Schön seien die Momente, wenn sich zeige, dass die eigene Arbeit Früchte trage. Zum Beispiel wenn er im Spätherbst zu den Besatzgewässern fährt und die inzwischen prächtig gediehenen ehemaligen Jungfische herausfängt. „Wenn man sieht, dass man der Natur helfen kann und dass Arten wie der Atlantische Lachs weiterleben, dann ist das schon befriedigend.“

Nun sind Zahn und Hantke gespannt auf die weitere Entwicklung der Lachs- und Meerforellenbestände. „Gegenwärtig zählen wir in der Pulsnitz vielleicht fünf bis zehn Lachse im Jahr, die vorbeischwimmen“, sagt Zahn. „Es sollen aber mehr werden. Der geringe Verkehr hängt auch mit der relativ geringen Zahl an Jungtieren zusammen, die Zahn im Rahmen seines Projekts hier bislang jährlich ausgesetzt hat. Damit die Tiere gedeihen können, muss auch die Umgebung stimmen. Auch den Idealbestand auszutesten gehört zu seinem Projekt.

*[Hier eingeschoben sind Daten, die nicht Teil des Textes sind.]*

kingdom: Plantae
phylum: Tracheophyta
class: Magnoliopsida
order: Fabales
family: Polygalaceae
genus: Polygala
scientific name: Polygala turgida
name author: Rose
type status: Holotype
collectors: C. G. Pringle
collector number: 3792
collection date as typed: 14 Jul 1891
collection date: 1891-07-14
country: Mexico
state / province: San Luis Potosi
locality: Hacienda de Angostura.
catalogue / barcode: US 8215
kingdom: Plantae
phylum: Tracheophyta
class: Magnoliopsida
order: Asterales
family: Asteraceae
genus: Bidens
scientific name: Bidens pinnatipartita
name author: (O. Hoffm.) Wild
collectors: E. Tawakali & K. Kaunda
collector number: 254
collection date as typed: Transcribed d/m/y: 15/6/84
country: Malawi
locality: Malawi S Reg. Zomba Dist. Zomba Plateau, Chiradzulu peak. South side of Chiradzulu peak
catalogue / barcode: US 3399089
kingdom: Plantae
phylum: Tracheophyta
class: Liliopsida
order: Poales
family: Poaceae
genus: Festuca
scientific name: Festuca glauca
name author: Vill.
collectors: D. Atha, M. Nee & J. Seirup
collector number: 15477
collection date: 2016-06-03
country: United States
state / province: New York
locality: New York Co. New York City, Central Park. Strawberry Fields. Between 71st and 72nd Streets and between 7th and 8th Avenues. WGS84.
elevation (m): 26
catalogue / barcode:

Auch sein Bundesgenosse Harry Hantke würde sich freuen, wenn die Kameras in Elsterwerda eifrig Lachse und Meerforellen zählen würden. Zu Hochzeiten schwammen weit über 10000 Lachse die Elbe hinauf und auch in die märkischen Flüsse. „Wir wollen, dass der Bestand sich selbst erhalten kann“, sagt Hantke. Das wäre ab mindestens 500 Elterntiere pro Jahr möglich. Ob der Bestand in der Pulsnitz, aber auch in der Stepenitz hält und möglichst weiter ansteigt, soll die Fischzählung mit den Kameras bestätigen. „Zufrieden ist man erst, wenn man Ergebnisse hat“, sagt Hantke. Die Daten dazu werden er und sein Potsdamer Mitstreiter Steffen Zahn ab September wieder sammeln können.